*** DATA FOR REVIEW Section Begins ***

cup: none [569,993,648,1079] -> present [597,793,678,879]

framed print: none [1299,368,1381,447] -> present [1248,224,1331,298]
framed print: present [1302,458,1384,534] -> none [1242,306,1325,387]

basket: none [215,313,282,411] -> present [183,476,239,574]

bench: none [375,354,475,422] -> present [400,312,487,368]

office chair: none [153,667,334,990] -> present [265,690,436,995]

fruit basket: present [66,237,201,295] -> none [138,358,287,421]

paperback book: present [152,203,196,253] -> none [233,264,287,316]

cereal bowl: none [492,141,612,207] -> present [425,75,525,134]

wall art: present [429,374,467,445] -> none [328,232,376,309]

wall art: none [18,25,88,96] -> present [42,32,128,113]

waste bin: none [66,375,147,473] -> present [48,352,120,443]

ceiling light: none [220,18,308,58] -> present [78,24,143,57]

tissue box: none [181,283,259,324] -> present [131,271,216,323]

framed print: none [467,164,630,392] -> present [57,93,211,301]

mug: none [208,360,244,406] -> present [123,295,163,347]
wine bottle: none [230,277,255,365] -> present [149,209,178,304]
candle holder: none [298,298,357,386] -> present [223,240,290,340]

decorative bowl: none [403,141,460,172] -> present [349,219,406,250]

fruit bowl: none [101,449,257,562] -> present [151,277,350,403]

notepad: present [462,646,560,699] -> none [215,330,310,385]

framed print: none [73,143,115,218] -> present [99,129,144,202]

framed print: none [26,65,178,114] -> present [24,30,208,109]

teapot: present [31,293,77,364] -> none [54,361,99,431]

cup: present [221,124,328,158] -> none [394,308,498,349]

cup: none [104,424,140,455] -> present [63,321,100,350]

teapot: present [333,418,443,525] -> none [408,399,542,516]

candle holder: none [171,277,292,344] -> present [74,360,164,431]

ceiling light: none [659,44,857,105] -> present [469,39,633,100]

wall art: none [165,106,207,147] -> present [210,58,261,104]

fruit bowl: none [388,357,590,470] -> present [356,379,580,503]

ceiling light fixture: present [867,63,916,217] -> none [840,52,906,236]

*** DATA FOR REVIEW Section Ends ***

▶ AIM OF THE TASK
Show every line from the entries above in which "light" appears.

▶ YOUR RESPONSE
ceiling light: none [220,18,308,58] -> present [78,24,143,57]
ceiling light: none [659,44,857,105] -> present [469,39,633,100]
ceiling light fixture: present [867,63,916,217] -> none [840,52,906,236]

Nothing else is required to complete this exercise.